The proposed algorithms showed particularly good agreement with the reference standard for saturation recovery sequences. However, T1 was underestimated by MOLLI when also phantoms with low T2 values (<60 ms) were included. This is similar to previously published data showing T2 sensitivity for MOLLI T1 mapping, with approximately 5 % error in T1 values for T2 below 30 ms [19]. This underestimation may be corrected for by using recently proposed lookup-table methods [20]. Another explanation for the increased variability using MOLLI compared to saturation recovery may be the reduced number of sampling points used for MOLLI in this study.

The slightly higher, albeit not large, variability shown for the T2 prepared sequence may be explained by limited signal-to-noise ratio. The T2 prepared mapping may be improved by acquiring several data points (echoes), especially late TE images since an offset is known to occur. Another solution is to acquire fewer echoes and instead add a saturation recovery acquisition, as performed in the current study [18]. This solution only adds a single heartbeat to the acquisition time (approximately 1 s) and is therefore applicable in most patients. Preferably, more than 1 saturation recovery acquisition should be added for averaging. This number may on the other hand need to be optimised in the individual case, especially in cardiac disease where the patient may have difficulties extending the duration of the breath hold.

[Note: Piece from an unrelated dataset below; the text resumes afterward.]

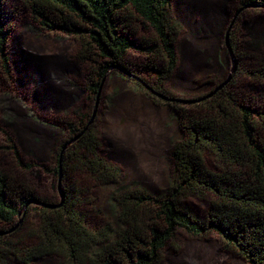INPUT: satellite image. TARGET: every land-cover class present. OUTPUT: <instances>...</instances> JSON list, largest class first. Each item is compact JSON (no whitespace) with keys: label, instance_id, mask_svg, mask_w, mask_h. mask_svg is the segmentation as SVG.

The proposed software modules include both 2- and 3-parameter T1 and T2 fitting. In theory, a reduced number of parameters should result in reduced random errors (i.e. reduced variability) while however also leading to a risk of introducing a bias due to increased sensitivity to measurement imperfections. In cardiac MRI, 3-parameter T1 curve fitting is commonly applied to reduce bias associated with imperfect preparation-pulse efficiency and/or effects from applied readout pulses [21, 22]. The 3-parameter curve fit has also been suggested for cardiac T2 mapping when using the T2-prepared bSSFP sequence [18]. Unbiased 2-parameter fitting for cardiac T1 mapping has recently been proposed [23], which may lead to an increased need for software supporting 2-parameter T1 mapping in the near future. Clinical validation was not performed as part of the current study, as it is important to first validate algorithms that are to be applied in future in vivo studies. Finally, albeit data from three major vendors were tested, other vendors may use other sequences or reporting of data for fitting, and future studies may benefit from including additional vendors.

Limitations

In the current modules neither rigid nor non-rigid registration has been implemented. These methods may in some cases improve the diagnostic quality and are subject to future improvements and investigations and will be included in future updates of the modules. Further, some MRI vendors use private dicom headers for data needed for T1 and T2 mapping. These headers may change between MRI vendor software updates. Current known private dicom headers have been implemented in the proposed modules and future updates aim to cover these changes.

Conclusions

The developed and validated T1 and T2 mapping modules generated relaxation maps from current commonly used MRI sequences and multiple signal models. Patient applications showed usability for three major vendors. The main software is freely available for research and well documented.

Abbreviations

bSSFP, balanced steady-state free precession; IR, inversion recovery; MOLLI, modified Look-Locker inversion recovery; MRI, magnetic resonance imaging; PSIR, phase-sensitive inversion recovery; SCMR, society of cardiovascular magnetic resonance; SE, spin echo; SR, saturation recovery.